## Study questions
A: In the baboon bowhunting thread, how much too light does za_boy judge Gary73's arrow setup to be for African game?
B: Carry on the baboon bowhunting thread past its final sentence.

## Given passage

# Bowhunting Baboons



## Gary73

I was chatting to a friend about what animals we would really like to bow hunt in SA. 

I cant explain why but I really had high on my list a big male Baboon. I have searched on AT but theres not a lot of info, so I thought I would ask here on the SA forum as you guys will know best.

1. What kind of lbs (bow).
2. Arrow weight etc, broadhead choice.
3. Shot placement. Are they particually tough or dangerous.

Have you taken one yourself with a bow or know someone who has, are they difficult to get a shot at. Any info would help.

Any links to info would also help

Thanks
Gary


----------



## za_boy

Baboons are not particularly tough animals so you'll be fine with what ever setup you're bringing over with you. Tell us what your setup is for SA. Looking at your signature your arrow setup is about 150gr too light for African game IMO.

A wounded baboon isn't something to take lightly so make sure your shot counts. I shoot them straight up the front leg as I would with most other animals except if they're sitting. Shots from the from or back will work well too, just aim for the heart.

## Supplied information
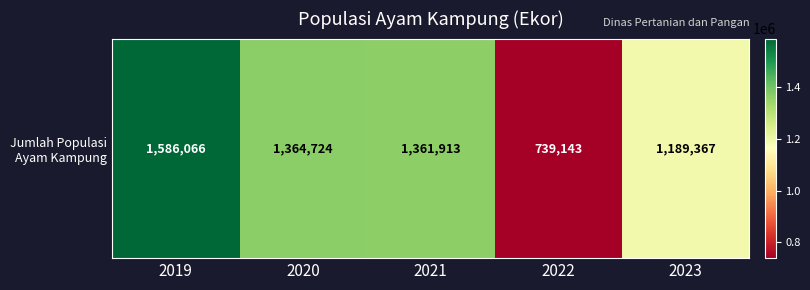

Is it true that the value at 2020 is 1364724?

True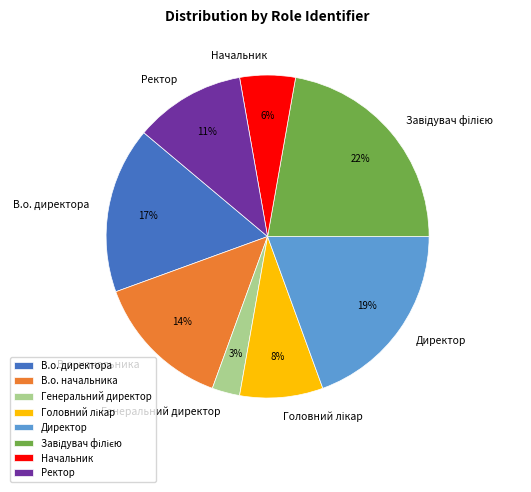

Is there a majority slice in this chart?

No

## Written answers
A: About 150 grains too light.

B:
ZA


----------



## NW.Iowan

mean looking critters


----------



## Gary73

I was going to use the 82nd Airbourne at 72lbs with 435gr arrows (montec or Atom broadheads). Plains game would be the biggest animals. I thought anything suitable for Elk/Moose would do the job arrow weight wise.


----------



## Karoojager

za_boy said:


> Baboons are not particularly tough animals so you'll be fine with what ever setup you're bringing over with you. Tell us what your setup is for SA. Looking at your signature your arrow setup is about 150gr too light for African game IMO.
> 
> A wounded baboon isn't something to take lightly so make sure your shot counts. I shoot them straight up the front leg as I would with most other animals except if they're sitting. Shots from the from or back will work well too, just aim for the heart.
> 
> ZA


ZA Boy is right with his advice. But note, the heart is`n directly under the left mammilla, you must aim a bit under mammilla and in the middle of the chest, if you want to shoot a baboon from the front. By this aiming point you have the chance to hit the heart or the spine. I shot in 2006 a baboon from the left side and he was very quick down. Last year I shot one from the front and I aimed him like a human being, this was not the sweet spot and we search a long time for him.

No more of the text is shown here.